Word for word, transcribe every line below.

# Data extracted from a collection
═══

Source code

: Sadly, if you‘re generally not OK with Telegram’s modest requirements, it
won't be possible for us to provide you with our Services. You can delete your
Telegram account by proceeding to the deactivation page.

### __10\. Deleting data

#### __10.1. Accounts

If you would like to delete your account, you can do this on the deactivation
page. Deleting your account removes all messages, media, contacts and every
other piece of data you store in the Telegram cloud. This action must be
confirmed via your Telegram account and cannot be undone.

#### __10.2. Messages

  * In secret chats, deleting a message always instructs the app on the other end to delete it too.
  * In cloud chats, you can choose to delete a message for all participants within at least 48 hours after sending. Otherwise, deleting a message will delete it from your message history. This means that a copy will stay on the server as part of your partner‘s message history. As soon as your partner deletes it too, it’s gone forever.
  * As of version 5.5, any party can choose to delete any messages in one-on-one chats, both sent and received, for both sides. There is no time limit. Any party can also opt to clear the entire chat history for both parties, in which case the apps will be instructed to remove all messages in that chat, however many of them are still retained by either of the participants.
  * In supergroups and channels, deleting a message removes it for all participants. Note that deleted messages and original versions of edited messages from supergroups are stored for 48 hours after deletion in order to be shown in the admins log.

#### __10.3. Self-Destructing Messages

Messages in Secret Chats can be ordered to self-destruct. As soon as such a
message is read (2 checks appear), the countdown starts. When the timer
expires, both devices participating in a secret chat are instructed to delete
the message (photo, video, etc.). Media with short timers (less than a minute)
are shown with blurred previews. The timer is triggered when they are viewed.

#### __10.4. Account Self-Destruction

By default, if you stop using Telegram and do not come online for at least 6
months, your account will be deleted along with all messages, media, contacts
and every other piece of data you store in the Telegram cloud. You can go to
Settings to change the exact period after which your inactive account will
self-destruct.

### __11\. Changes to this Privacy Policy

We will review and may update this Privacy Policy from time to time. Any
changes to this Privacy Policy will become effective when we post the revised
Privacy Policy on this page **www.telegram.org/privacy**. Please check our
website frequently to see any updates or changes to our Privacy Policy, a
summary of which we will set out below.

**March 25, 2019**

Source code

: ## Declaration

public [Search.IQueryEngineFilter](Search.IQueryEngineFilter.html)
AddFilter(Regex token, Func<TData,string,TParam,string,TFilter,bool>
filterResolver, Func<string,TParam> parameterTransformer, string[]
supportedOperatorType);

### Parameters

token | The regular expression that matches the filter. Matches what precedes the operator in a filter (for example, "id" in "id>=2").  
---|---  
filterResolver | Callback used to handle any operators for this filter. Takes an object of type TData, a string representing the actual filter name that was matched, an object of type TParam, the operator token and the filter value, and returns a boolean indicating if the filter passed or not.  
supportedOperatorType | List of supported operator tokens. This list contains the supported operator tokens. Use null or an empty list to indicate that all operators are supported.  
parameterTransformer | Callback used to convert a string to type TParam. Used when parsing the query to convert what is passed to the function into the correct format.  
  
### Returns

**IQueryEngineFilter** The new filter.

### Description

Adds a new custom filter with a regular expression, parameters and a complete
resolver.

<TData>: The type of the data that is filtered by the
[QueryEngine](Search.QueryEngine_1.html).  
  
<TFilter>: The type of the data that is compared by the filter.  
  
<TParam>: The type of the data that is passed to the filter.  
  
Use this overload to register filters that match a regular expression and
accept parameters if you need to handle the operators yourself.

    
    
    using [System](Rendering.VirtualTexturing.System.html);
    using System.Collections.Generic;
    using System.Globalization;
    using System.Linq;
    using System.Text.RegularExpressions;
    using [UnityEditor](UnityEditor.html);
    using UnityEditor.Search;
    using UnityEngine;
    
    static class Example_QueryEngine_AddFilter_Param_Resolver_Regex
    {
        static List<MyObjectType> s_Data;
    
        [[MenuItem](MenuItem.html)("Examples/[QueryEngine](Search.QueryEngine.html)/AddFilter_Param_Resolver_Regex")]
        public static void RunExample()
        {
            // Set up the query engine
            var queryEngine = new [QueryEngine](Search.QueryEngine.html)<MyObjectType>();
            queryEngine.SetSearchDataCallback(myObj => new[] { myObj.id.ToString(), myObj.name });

═══

# RESPONSE TO THE TASK
Source code

: Sadly, if you‘re generally not OK with Telegram’s modest requirements, it
won't be possible for us to provide you with our Services. You can delete your
Telegram account by proceeding to the deactivation page.

### __10\. Deleting data

#### __10.1. Accounts

If you would like to delete your account, you can do this on the deactivation
page. Deleting your account removes all messages, media, contacts and every
other piece of data you store in the Telegram cloud. This action must be
confirmed via your Telegram account and cannot be undone.

#### __10.2. Messages

  * In secret chats, deleting a message always instructs the app on the other end to delete it too.
  * In cloud chats, you can choose to delete a message for all participants within at least 48 hours after sending. Otherwise, deleting a message will delete it from your message history. This means that a copy will stay on the server as part of your partner‘s message history. As soon as your partner deletes it too, it’s gone forever.
  * As of version 5.5, any party can choose to delete any messages in one-on-one chats, both sent and received, for both sides. There is no time limit. Any party can also opt to clear the entire chat history for both parties, in which case the apps will be instructed to remove all messages in that chat, however many of them are still retained by either of the participants.
  * In supergroups and channels, deleting a message removes it for all participants. Note that deleted messages and original versions of edited messages from supergroups are stored for 48 hours after deletion in order to be shown in the admins log.

#### __10.3. Self-Destructing Messages

Messages in Secret Chats can be ordered to self-destruct. As soon as such a
message is read (2 checks appear), the countdown starts. When the timer
expires, both devices participating in a secret chat are instructed to delete
the message (photo, video, etc.). Media with short timers (less than a minute)
are shown with blurred previews. The timer is triggered when they are viewed.

#### __10.4. Account Self-Destruction

By default, if you stop using Telegram and do not come online for at least 6
months, your account will be deleted along with all messages, media, contacts
and every other piece of data you store in the Telegram cloud. You can go to
Settings to change the exact period after which your inactive account will
self-destruct.

### __11\. Changes to this Privacy Policy

We will review and may update this Privacy Policy from time to time. Any
changes to this Privacy Policy will become effective when we post the revised
Privacy Policy on this page **www.telegram.org/privacy**. Please check our
website frequently to see any updates or changes to our Privacy Policy, a
summary of which we will set out below.

**March 25, 2019**

Source code

: ## Declaration

public [Search.IQueryEngineFilter](Search.IQueryEngineFilter.html)
AddFilter(Regex token, Func<TData,string,TParam,string,TFilter,bool>
filterResolver, Func<string,TParam> parameterTransformer, string[]
supportedOperatorType);

### Parameters

token | The regular expression that matches the filter. Matches what precedes the operator in a filter (for example, "id" in "id>=2").  
---|---  
filterResolver | Callback used to handle any operators for this filter. Takes an object of type TData, a string representing the actual filter name that was matched, an object of type TParam, the operator token and the filter value, and returns a boolean indicating if the filter passed or not.  
supportedOperatorType | List of supported operator tokens. This list contains the supported operator tokens. Use null or an empty list to indicate that all operators are supported.  
parameterTransformer | Callback used to convert a string to type TParam. Used when parsing the query to convert what is passed to the function into the correct format.  
  
### Returns

**IQueryEngineFilter** The new filter.

### Description

Adds a new custom filter with a regular expression, parameters and a complete
resolver.

<TData>: The type of the data that is filtered by the
[QueryEngine](Search.QueryEngine_1.html).  
  
<TFilter>: The type of the data that is compared by the filter.  
  
<TParam>: The type of the data that is passed to the filter.  
  
Use this overload to register filters that match a regular expression and
accept parameters if you need to handle the operators yourself.

    
    
    using [System](Rendering.VirtualTexturing.System.html);
    using System.Collections.Generic;
    using System.Globalization;
    using System.Linq;
    using System.Text.RegularExpressions;
    using [UnityEditor](UnityEditor.html);
    using UnityEditor.Search;
    using UnityEngine;
    
    static class Example_QueryEngine_AddFilter_Param_Resolver_Regex
    {
        static List<MyObjectType> s_Data;
    
        [[MenuItem](MenuItem.html)("Examples/[QueryEngine](Search.QueryEngine.html)/AddFilter_Param_Resolver_Regex")]
        public static void RunExample()
        {
            // Set up the query engine
            var queryEngine = new [QueryEngine](Search.QueryEngine.html)<MyObjectType>();
            queryEngine.SetSearchDataCallback(myObj => new[] { myObj.id.ToString(), myObj.name });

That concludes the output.